Embolic brachial artery occlusion most often originates from the heart, the aortic arch, or from subclavian artery aneurysms.

A 64-year-old man presented with acute upper limb ischaemia of the left arm. Duplex sonography confirmed a brachial artery occlusion, but no compression of the left subclavian artery or a subclavian aneurysm as source for the emboli. There were no signs for cardiac arrhythmia in the ECG nor cardiac thrombus by echocardiography. Computed angiogram of the thoracic and upper extremity revealed an aneurysm of the left posterior circumflex humeral artery (Panels A and B). Treatment consists in surgical embolectomy at the brachial bifurcation and in ligation of the aneurysm.

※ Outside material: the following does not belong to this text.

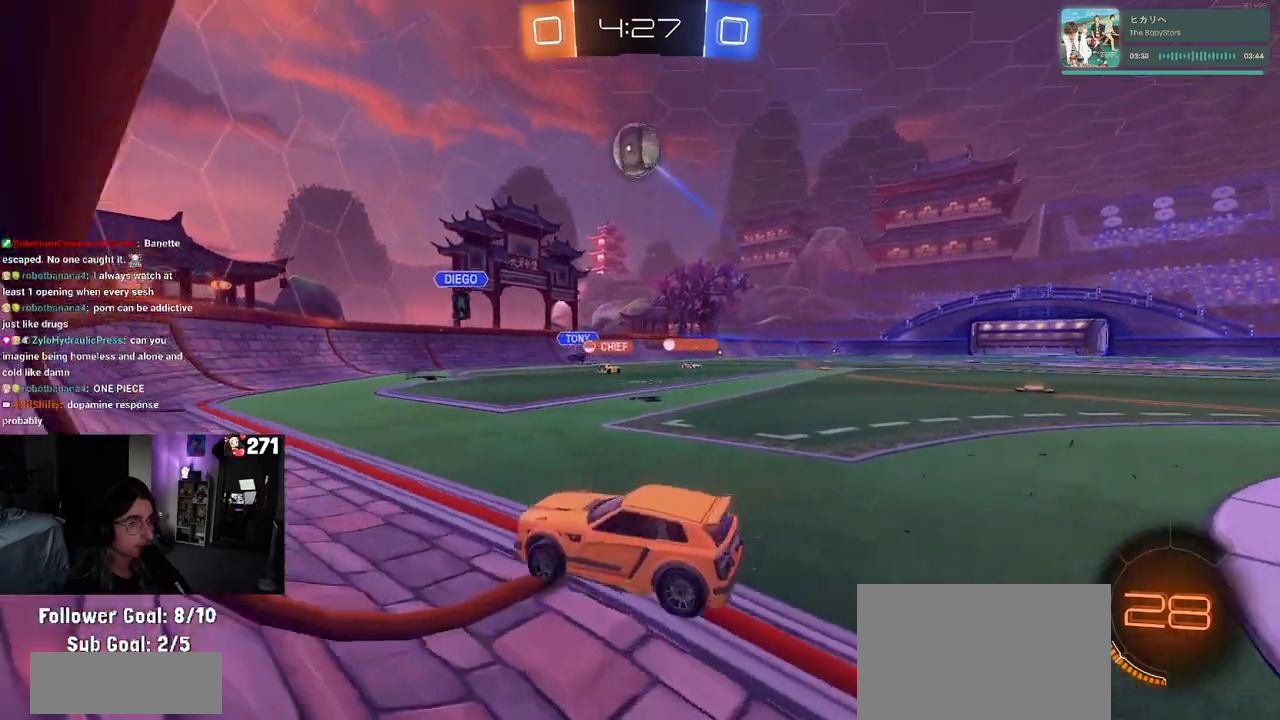
{"buttons": ["TRIANGLE"], "left_stick": "center", "right_stick": "center", "events": [[50, "SQUARE", "up"], [167, "L2", "down"], [233, "left_stick", "center"], [250, "L2", "up"], [467, "TRIANGLE", "down"]]}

Aneurysms of the posterior circumflex humeral artery have been reported for volleyball and baseball players and named as the ‘Pitcher Syndrome'. Repetitive traumas to the arterial wall during throwing motions of the shoulder affect the posterior circumflex humeral artery at the quadrangular space at the neck of the humerus. Embolic occlusion may result from dislocation of the squeezed thrombus from the aneurysmatic sack during shoulder movements. Since this patient did never practice any other sports than yoga, it might be assumed that certain specific yoga exercises with shoulder movements might have provoked the artery trauma.

The absence of cardiovascular source for thrombo-embolism by echocardiography, ECG, and vascular sonography demands additional vascular imaging that allows an entire vascular assessment to detect rare sources for embolism.

Panel A. Three-dimensional volume rendering computed tomography image. Aneurysm of the left posterior circumflex humeral artery (white arrow) and thromboembolic occlusion of the left brachial artery bifurcation (white arrowhead).

Panel B. Transverse computed tomography image. Aneurysm of the left posterior circumflex humeral artery (white arrow).